Maximizing delivery rates on email billingPublished on 04 Jun 2005
In the old days, billers were at the mercy of the efficiency of the Post Office in getting their bills through to customers. Remember not knowing whether your invoices would ever reach customers during the days of postal strikes, mail delays and outright theft?
While the Post Office is far more efficient these days in delivering physical post, technology has enabled billers to choose even faster routes for delivery. The fastest of the lot being email.
Getting your bills through an increasingly complex email landscape is today’s version of the old postal challenge. eBillers and their outsourced ebilling providers need to jump through new hoops to ensure the delivery of their email bills. These hoops come in the form of various spam filters which are implemented to reduce the amount of unwanted email coming in to the organization.
In short, billers want to get their legitimate email bills delivered. Email administrators want to block any emails that could be deemed as spam. This conflict of interests has spawned a whole new set of processes and relationships that are required to realize the benefit of email communication, while minimizing the frustration.
The Internet was initiated as a network of machines. Now it’s also a network of individuals who need to form relationships in order for their organizations to work efficiently. The email administrators of an organization need to have relationships, not only with each other, but also with the many Internet Service Providers in order to ensure that the right kind of email gets delivered. And the wrong kind of email does not.
There’s whitelisting, greylisting and blacklisting going on in server rooms all over the world. There are accreditation and sender authentication processes being developed in IT departments worldwide. There is content scanning, firewall rules and email monitoring systems all being used in the bid to relieve networks of unwanted email. All these development contribute to an increasingly complicated email landscape.
How does the email biller stay on top?
Monitor your delivery reports. If you are sending out regular ebills, it’s imperative to have someone checking your delivery reports. This is the easiest way to see what domains are blocking messages from your server. Look for a high instance of email failures to a specific domain. Have an email administrator assigned to contacting those organizations and getting your email servers onto their whitelist. Remember that this is not a once-off process. You may have to repeat the exercise regularly with the same domains depending on their rules.
Stay in touch with spam ratings. Although different spam filters use different rating systems, there are a couple common words that email senders should stay away from. These are words which are popular with spammers, such as ‘free’ and ‘click’. The best way to check your email for words that result in a high spam rating is to send the email through to yourself, and ask your system administrator for the spam rating report.
Be aware of common email size limits. In the business to business environment especially, bills with masses of transactions can become quite sizable.
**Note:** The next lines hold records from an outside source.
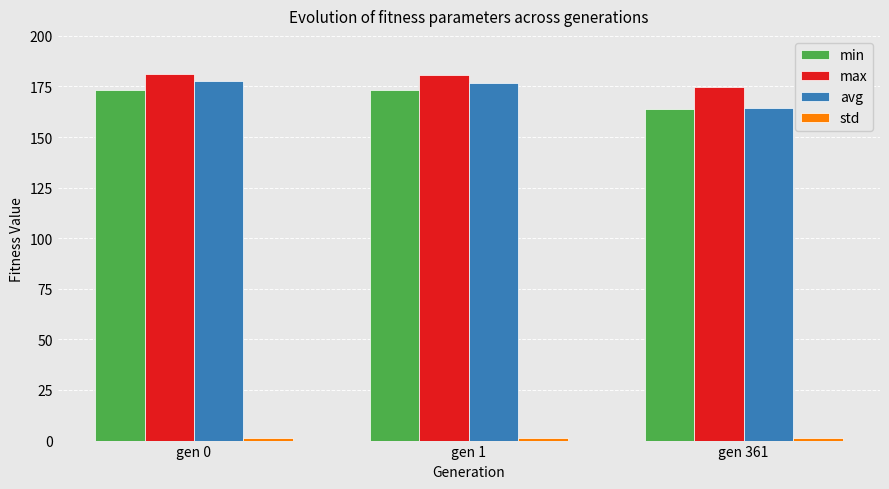

The value of avg at gen 1 is 299.3. True or false?

False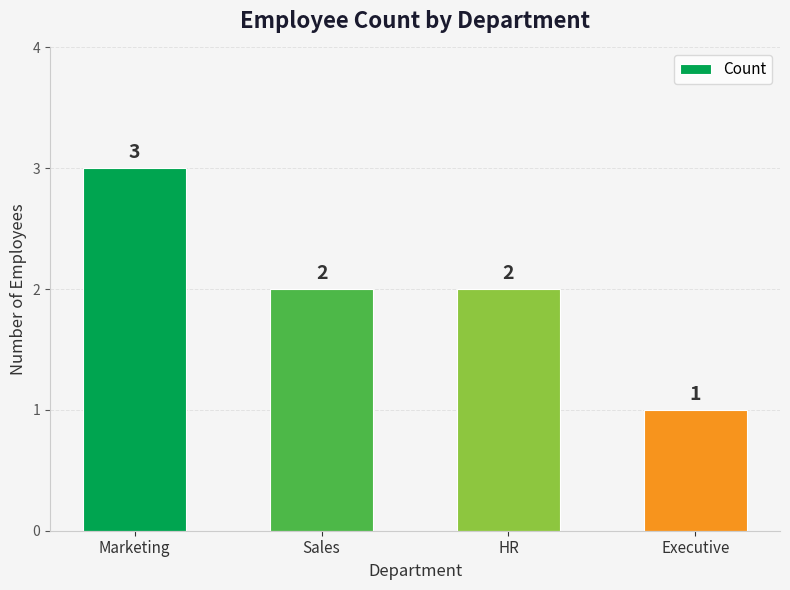

What position from the left is Sales?

2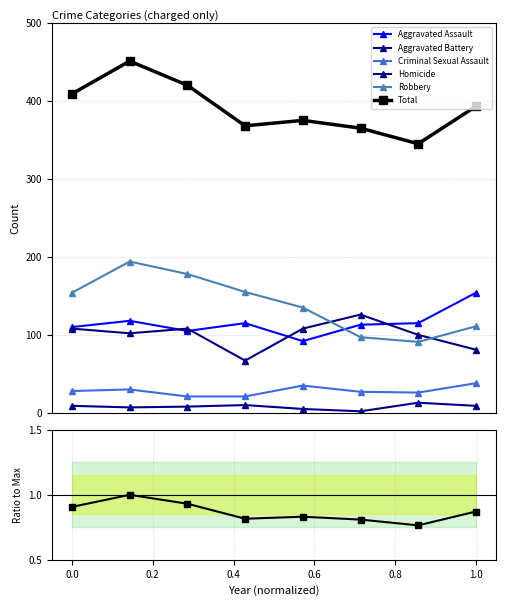

Which series has the largest total across all categories?

Total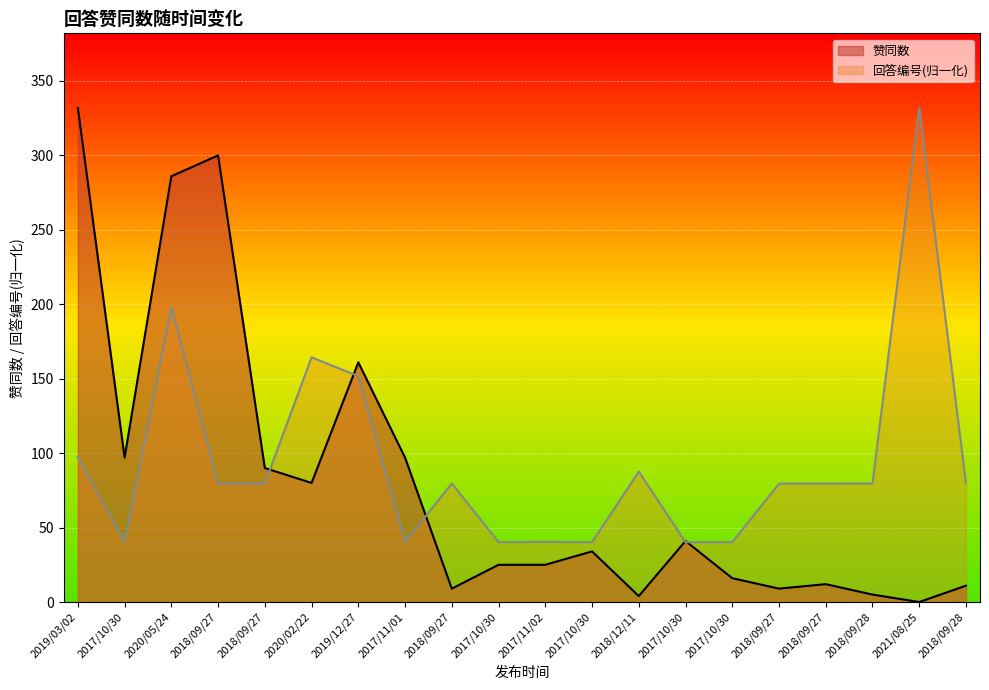

Reading right to left, list all the values displayed in this chart.

赞同数: 2018/09/28=11.0	2021/08/25=0.0	2018/09/28=5.0	2018/09/27=12.0	2018/09/27=9.0	2017/10/30=16.0	2017/10/30=41.0	2018/12/11=4.0	2017/10/30=34.0	2017/11/02=25.0	2017/10/30=25.0	2018/09/27=9.0	2017/11/01=97.0	2019/12/27=161.0	2020/02/22=80.0	2018/09/27=90.0	2018/09/27=300.0	2020/05/24=286.0	2017/10/30=97.0	2019/03/02=332.0
回答编号_norm: 2018/09/28=79.6	2021/08/25=332.0	2018/09/28=79.7	2018/09/27=79.5	2018/09/27=79.5	2017/10/30=40.2	2017/10/30=40.2	2018/12/11=87.6	2017/10/30=40.2	2017/11/02=40.4	2017/10/30=40.2	2018/09/27=79.6	2017/11/01=40.4	2019/12/27=151.7	2020/02/22=164.4	2018/09/27=79.6	2018/09/27=79.5	2020/05/24=198.1	2017/10/30=40.2	2019/03/02=97.5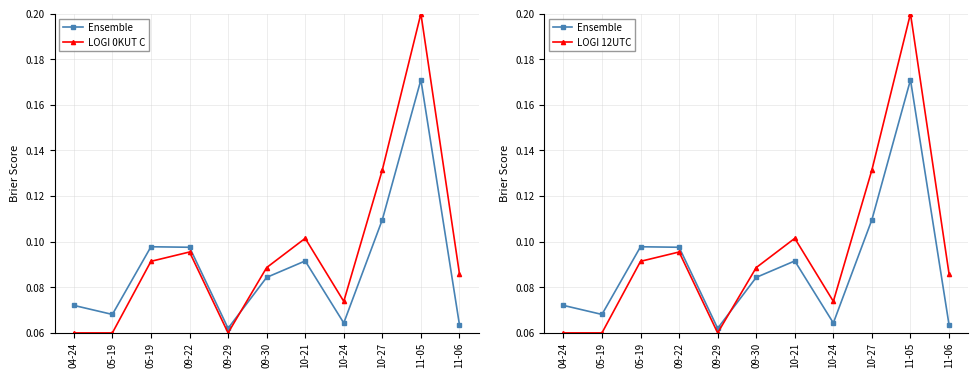

True or false: LOGI 0KUT C and LOGI 12UTC cross at least once.

False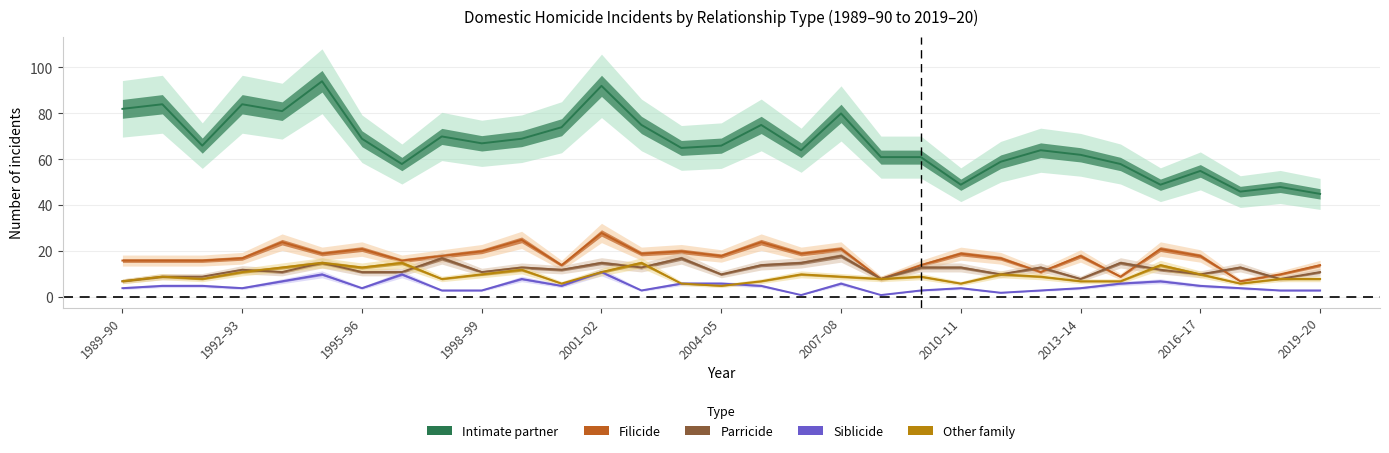

How many data points in Intimate partner are less than 66?

15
Be cognizant of the common limitations on mail size set by system administrators, and build rules into your ebilling process to deal with these exceptions. Most businesses allow emails of up to 2 Megs, but no larger. In the consumer environment, be aware that some of your customers might be on dial-up. That means that files over 100kb take a while to download and can cause frustration.
Watch your email formats. Pretty pictures and nicely formatted text might look good, but in some instances, HTML formatting will be the reason an email doesn’t get delivered. If a system administrator has decided that HTML coding or embedded graphics are potentially harmful, then an ebill attached to an HTML email might not make it through. Experiment with your recipient base to see if your delivery rates improve if you send the ebill attached to a plain text email. There might need to be a compromise between cosmetics and deliverability.
While email billing provides many benefits, such as faster billing cycles, customer self-service opportunities and measurable delivery statistics, it still needs to be nurtured and monitored to achieve maximum success.